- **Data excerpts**
....

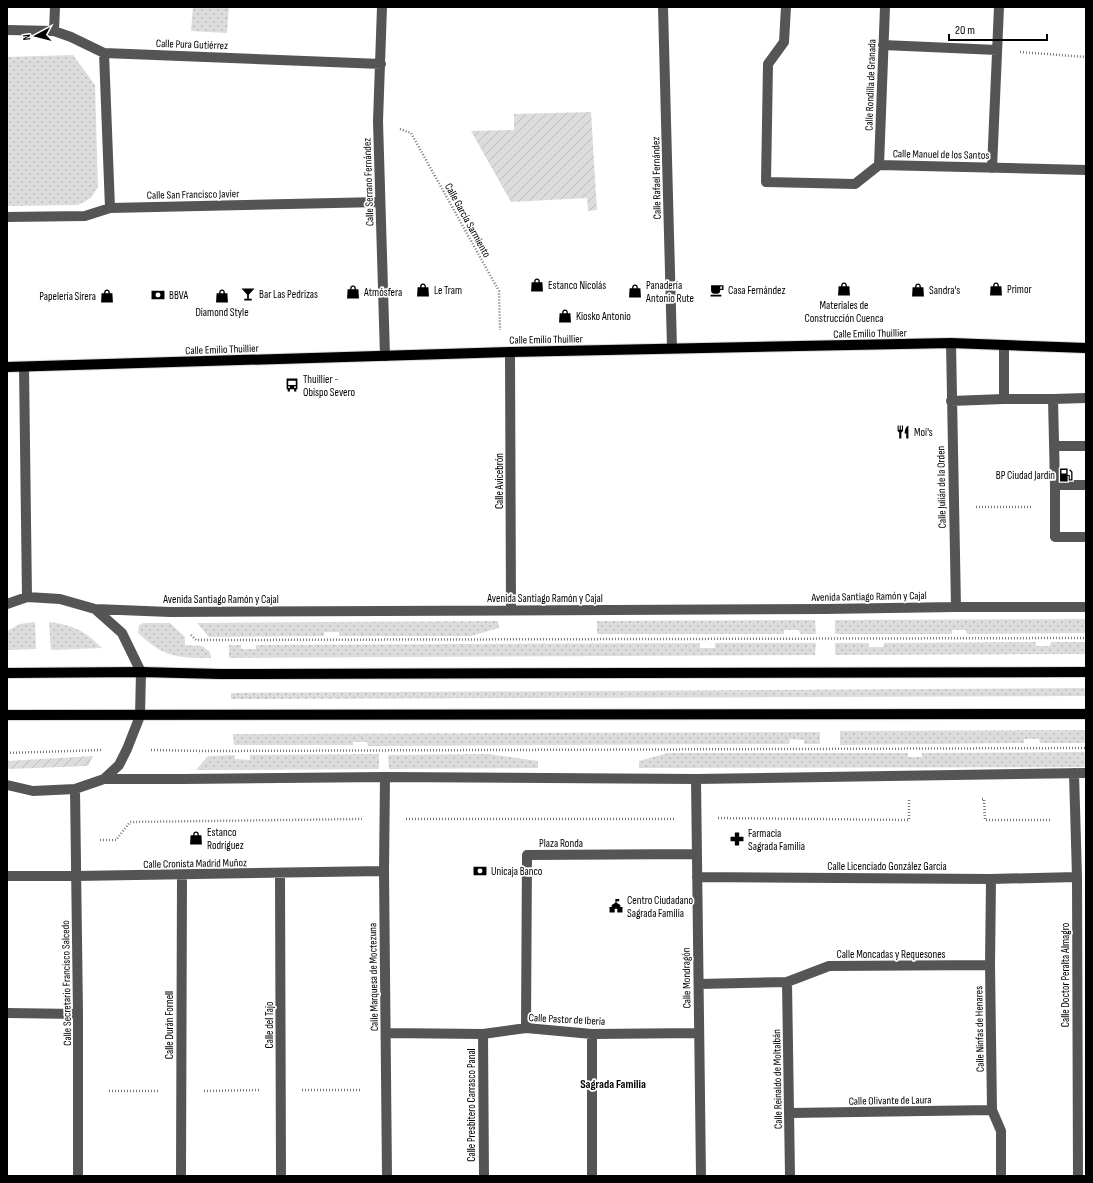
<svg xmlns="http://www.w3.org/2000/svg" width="1093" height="1183" font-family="'Sofia Sans Condensed',sans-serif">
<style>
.grass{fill:url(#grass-dots)}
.garden{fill:url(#garden-furrows)}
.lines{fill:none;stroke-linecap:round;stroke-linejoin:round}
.major-casing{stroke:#dbdbdb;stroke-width:12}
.path{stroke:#777;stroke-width:2.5;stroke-dasharray:1 2;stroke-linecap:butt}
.minor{stroke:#555;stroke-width:10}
.major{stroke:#000;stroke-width:10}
.labels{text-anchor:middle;stroke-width:3.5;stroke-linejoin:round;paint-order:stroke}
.street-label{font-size:11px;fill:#000;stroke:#fff}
.poi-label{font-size:11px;fill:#000;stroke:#fff;text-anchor:start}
.neighbourhood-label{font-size:12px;font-weight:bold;fill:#000;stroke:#fff}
</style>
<defs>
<pattern id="grass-dots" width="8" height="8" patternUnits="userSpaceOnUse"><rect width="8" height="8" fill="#dcdcdc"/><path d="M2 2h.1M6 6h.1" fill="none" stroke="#bbb" stroke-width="1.8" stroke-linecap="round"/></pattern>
<pattern id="garden-furrows" width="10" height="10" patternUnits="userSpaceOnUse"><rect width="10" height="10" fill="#dcdcdc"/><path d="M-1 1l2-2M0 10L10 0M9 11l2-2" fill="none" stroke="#bbb"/></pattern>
</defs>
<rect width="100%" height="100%" fill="#fff"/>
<!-- grass -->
<path class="grass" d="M193,7h36l-2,26 -36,-2z
M73,55l22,30 3,102 -7,11 -13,7 -71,1v-149z
M1086,619v14l-119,1 -1,-4h-14v4h-117v-14z
M815,620l1,14h-16l-1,-4h-15v4h-187v-13z
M498,621l1,7 -28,8h-132v-4h-15v4l-115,1 -12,-14z
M35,622l1,27 -29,1v-19l13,-7z
M49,622c24,3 36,9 53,26l-51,2z
M144,623h26l15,14v8l17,1 8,6 1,6c-35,0 -47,-1 -73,-25l1,-8z
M1036,642v4h14l1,-4h35v12l-251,1v-12h34v4h14l1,-4z
M700,643v5h15v-5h101l-1,12 -586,3v-13h12v4h15v-4z
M1086,688v8l-855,3v-6z
M1086,730v13h-46l-1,-4h-15v4l-184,2v-14z
M820,732v12h-16v-4l-14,-1 -1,5 -421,2 -1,-4h-14v3h-119l-1,-11z
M1086,752v15l-447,1v-7l29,-8h240v4h14v-4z
M379,754v15l-183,1 12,-14 27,-1v4l15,1v-5z
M488,754l50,7v7l-149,1 -1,-14z"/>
<!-- garden -->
<path class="garden" d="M591,112l6,98 -9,1 -1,-13 -76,4 -40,-71 43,-1v-16z
M93,756l-5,10 -81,3v-8z"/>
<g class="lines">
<!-- major casing -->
<g class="major-casing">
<path id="major" d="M7,367l503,-15 441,-9 135,5
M7,673l134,-1 79,2 866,-2
M7,715l1079,-1"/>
</g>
<!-- path -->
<path class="path" d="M1020,52l66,5
M400,129l11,4 88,158 1,39
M976,507h57
M191,635l5,5h23l867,-2
M151,750l54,1 881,-3
M7,753l95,-3
M982,799h2l1,21h67
M718,818l191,2v-21
M406,819h269
M100,840h16l14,-18 232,-3
M302,1090h58
M109,1091h50
M204,1091l55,-1"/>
<!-- minor -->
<path class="minor" d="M382,7l-4,114 7,235
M663,7l9,341
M786,7l-2,35 -16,22 -2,118 89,2 24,-19 207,5
M7,30l47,1 17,6 33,16 277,11
M54,31l1,-24
M883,45l114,5
M104,53l6,155
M879,165l6,-158
M992,168l7,-161
M7,217l78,-1 25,-8 270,-6
M951,343l5,264
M1004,345v54h49l2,86h31
M510,352l1,258
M24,367l3,230
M1053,399l33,-1
M951,401l53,-2
M1054,446h32
M1055,485v52h31
M7,604l20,-7 33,2 35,10 75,3 654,-3 132,-2h130
M95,609l27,24 19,39 -1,44 -13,33 -8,16 -15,14
M1074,773l3,104 1,299
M385,777l-1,94 3,305
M696,779l5,397
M7,785l26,6 42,-2 29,-10h79l202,-2 311,2 390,-6
M75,789l3,225v162
M280,874l1,302
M7,876h69l308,-5
M697,877l294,2 86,-2
M991,879l-1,86 2,145 9,21v45
M787,982l3,194
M699,984l88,-2 42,-16 161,-1
M7,1013l71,1
M526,1028l1,-173 170,-1
M386,1033l97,1 43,-6 66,6 107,-1
M483,1034l1,142
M789,1113l203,-3
M181,1176l1,-301
M592,1176v-142"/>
<!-- major -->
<use href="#major" class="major"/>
</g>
<!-- icons -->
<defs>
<g id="shop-bare" transform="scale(1.08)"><path d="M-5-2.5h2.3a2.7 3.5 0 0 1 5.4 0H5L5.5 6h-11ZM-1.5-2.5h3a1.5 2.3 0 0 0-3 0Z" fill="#000" stroke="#fff" stroke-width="2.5" paint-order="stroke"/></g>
<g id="cafe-bare" transform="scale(1.08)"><path d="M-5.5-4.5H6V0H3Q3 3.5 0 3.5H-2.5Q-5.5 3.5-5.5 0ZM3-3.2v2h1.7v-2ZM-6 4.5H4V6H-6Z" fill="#000" stroke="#fff" stroke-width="2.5" paint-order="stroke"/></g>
<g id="bar-bare" transform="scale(1.08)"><path d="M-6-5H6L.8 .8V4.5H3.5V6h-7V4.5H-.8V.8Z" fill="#000" stroke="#fff" stroke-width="2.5" paint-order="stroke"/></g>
<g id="bank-bare" transform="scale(1.08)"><path d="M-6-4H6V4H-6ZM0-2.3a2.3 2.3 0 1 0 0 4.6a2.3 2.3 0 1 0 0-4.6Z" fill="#000" stroke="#fff" stroke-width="2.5" paint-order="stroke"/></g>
<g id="bus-bare" transform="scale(1.08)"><path d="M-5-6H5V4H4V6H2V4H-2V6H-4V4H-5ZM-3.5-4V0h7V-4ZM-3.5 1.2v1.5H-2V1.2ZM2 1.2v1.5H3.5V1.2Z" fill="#000" stroke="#fff" stroke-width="2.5" paint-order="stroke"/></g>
<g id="restaurant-bare" transform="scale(1.08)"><path d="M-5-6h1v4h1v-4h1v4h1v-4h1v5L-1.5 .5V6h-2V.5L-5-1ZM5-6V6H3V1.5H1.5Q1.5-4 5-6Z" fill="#000" stroke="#fff" stroke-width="2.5" paint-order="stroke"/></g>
<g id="fuel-bare" transform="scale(1.08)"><path d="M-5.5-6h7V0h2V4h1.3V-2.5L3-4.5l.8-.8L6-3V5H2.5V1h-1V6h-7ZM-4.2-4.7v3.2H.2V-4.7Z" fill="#000" stroke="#fff" stroke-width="2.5" paint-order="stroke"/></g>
<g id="pharmacy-bare" transform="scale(1.08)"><path d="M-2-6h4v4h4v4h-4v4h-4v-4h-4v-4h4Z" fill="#000" stroke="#fff" stroke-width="2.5" paint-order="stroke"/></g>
<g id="civic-bare" transform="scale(1.08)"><path d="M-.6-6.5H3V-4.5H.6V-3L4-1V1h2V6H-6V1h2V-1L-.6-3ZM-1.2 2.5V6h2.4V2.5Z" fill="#000" stroke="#fff" stroke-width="2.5" paint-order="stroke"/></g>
</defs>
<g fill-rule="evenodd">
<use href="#shop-bare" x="537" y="285"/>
<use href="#shop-bare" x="844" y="289"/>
<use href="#shop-bare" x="996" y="289"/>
<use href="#shop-bare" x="423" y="290"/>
<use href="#cafe-bare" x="717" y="290"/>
<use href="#shop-bare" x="918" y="290"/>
<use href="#shop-bare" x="635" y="291"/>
<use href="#shop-bare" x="353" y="292"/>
<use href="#bar-bare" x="248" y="294"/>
<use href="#bank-bare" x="158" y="295"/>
<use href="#shop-bare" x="107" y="296"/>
<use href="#shop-bare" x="222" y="296"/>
<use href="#shop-bare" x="565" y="316"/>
<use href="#bus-bare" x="292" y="385"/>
<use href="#restaurant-bare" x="903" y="432"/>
<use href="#fuel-bare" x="1066" y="475"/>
<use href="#shop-bare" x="196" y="838"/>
<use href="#pharmacy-bare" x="737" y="839"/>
<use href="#bank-bare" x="480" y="871"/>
<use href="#civic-bare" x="616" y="906"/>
</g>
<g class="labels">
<!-- street labels -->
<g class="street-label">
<text transform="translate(192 44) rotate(2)" y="4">Calle Pura Gutiérrez</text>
<text transform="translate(870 85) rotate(-88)" y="4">Calle Rondilla de Granada</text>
<text transform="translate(941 154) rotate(1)" y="4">Calle Manuel de los Santos</text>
<text transform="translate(656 178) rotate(-91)" y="4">Calle Rafael Fernández</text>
<text transform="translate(368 182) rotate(-92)" y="4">Calle Serrano Fernández</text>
<text transform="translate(193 194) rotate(-1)" y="4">Calle San Francisco Javier</text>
<text transform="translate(468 220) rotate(61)" y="4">Calle García Sarmiento</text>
<text transform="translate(870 333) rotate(-1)" y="4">Calle Emilio Thuillier</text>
<text transform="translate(546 339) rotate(-1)" y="4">Calle Emilio Thuillier</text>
<text transform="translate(222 349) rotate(-2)" y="4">Calle Emilio Thuillier</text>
<text transform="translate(499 481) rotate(-90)" y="4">Calle Avicebrón</text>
<text transform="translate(941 487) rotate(-91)" y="4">Calle Julián de la Orden</text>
<text transform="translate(869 596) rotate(-1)" y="4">Avenida Santiago Ramón y Cajal</text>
<text x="545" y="602">Avenida Santiago Ramón y Cajal</text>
<text x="221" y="603">Avenida Santiago Ramón y Cajal</text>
<text x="561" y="847">Plaza Ronda</text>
<text transform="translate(195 863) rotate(-1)" y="4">Calle Cronista Madrid Muñoz</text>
<text x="887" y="870">Calle Licenciado González García</text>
<text x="891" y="958">Calle Moncadas y Requesones</text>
<text transform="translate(1065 975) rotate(-90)" y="4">Calle Doctor Peralta Almagro</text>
<text transform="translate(373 977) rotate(-91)" y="4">Calle Marquesa de Moctezuna</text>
<text transform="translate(686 978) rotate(-91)" y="4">Calle Mondragón</text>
<text transform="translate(66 983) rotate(-91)" y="4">Calle Secretario Francisco Salcedo</text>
<text transform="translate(567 1019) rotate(3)" y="4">Calle Pastor de Iberia</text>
<text transform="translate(169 1025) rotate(-90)" y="4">Calle Durán Fornell</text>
<text transform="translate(269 1025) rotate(-90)" y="4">Calle del Tajo</text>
<text transform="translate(979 1029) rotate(-91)" y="4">Calle Ninfas de Henares</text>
<text transform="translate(777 1079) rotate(-91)" y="4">Calle Reinaldo de Moltalbán</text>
<text transform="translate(890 1100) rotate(-1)" y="4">Calle Olivante de Laura</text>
<text transform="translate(471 1105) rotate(-90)" y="4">Calle Presbitero Carrasco Panal</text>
</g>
<!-- poi labels -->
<g class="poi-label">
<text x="548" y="289">Estanco Nicolás</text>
<text x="646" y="289">Panadería<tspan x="646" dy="13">Antonio Rute</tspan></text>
<text x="1007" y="293">Primor</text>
<text x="434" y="294">Le Tram</text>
<text x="728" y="294">Casa Fernández</text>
<text x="929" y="294">Sandra's</text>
<text x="364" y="296">Atmósfera</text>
<text x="259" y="298">Bar Las Pedrizas</text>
<text x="169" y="299">BBVA</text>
<text x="96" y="300" text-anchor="end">Papelería Sirera</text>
<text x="844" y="309" text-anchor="middle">Materiales de<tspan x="844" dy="13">Construcción Cuenca</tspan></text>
<text x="222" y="316" text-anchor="middle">Diamond Style</text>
<text x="576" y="320">Kiosko Antonio</text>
<text x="303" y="383">Thuillier -<tspan x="303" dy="13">Obispo Severo</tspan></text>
<text x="914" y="436">Moi's</text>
<text x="1055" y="479" text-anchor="end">BP Ciudad Jardín</text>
<text x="207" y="836">Estanco<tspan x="207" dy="13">Rodríguez</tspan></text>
<text x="748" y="837">Farmacia<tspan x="748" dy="13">Sagrada Familia</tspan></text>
<text x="491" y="875">Unicaja Banco</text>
<text x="627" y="904">Centro Ciudadano<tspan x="627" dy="13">Sagrada Familia</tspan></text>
</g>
<!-- neighbourhood labels -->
<g class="neighbourhood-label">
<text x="613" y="1088">Sagrada Familia</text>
</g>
</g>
<!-- border -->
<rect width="1093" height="1183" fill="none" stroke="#000000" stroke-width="16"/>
<!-- north arrow -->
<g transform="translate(36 36) rotate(263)" stroke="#ffffff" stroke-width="3" paint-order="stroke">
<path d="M0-3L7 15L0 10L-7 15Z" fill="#000000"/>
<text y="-6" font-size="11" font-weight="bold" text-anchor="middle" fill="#000000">N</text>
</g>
<!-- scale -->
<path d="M949 34v6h98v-6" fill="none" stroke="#000000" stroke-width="2"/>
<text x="955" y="34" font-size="12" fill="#000000" stroke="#ffffff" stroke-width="3" paint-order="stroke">20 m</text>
</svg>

....

From the records above, return each line that includes "lines".

- **Solution to this task**
.lines{fill:none;stroke-linecap:round;stroke-linejoin:round}
<g class="lines">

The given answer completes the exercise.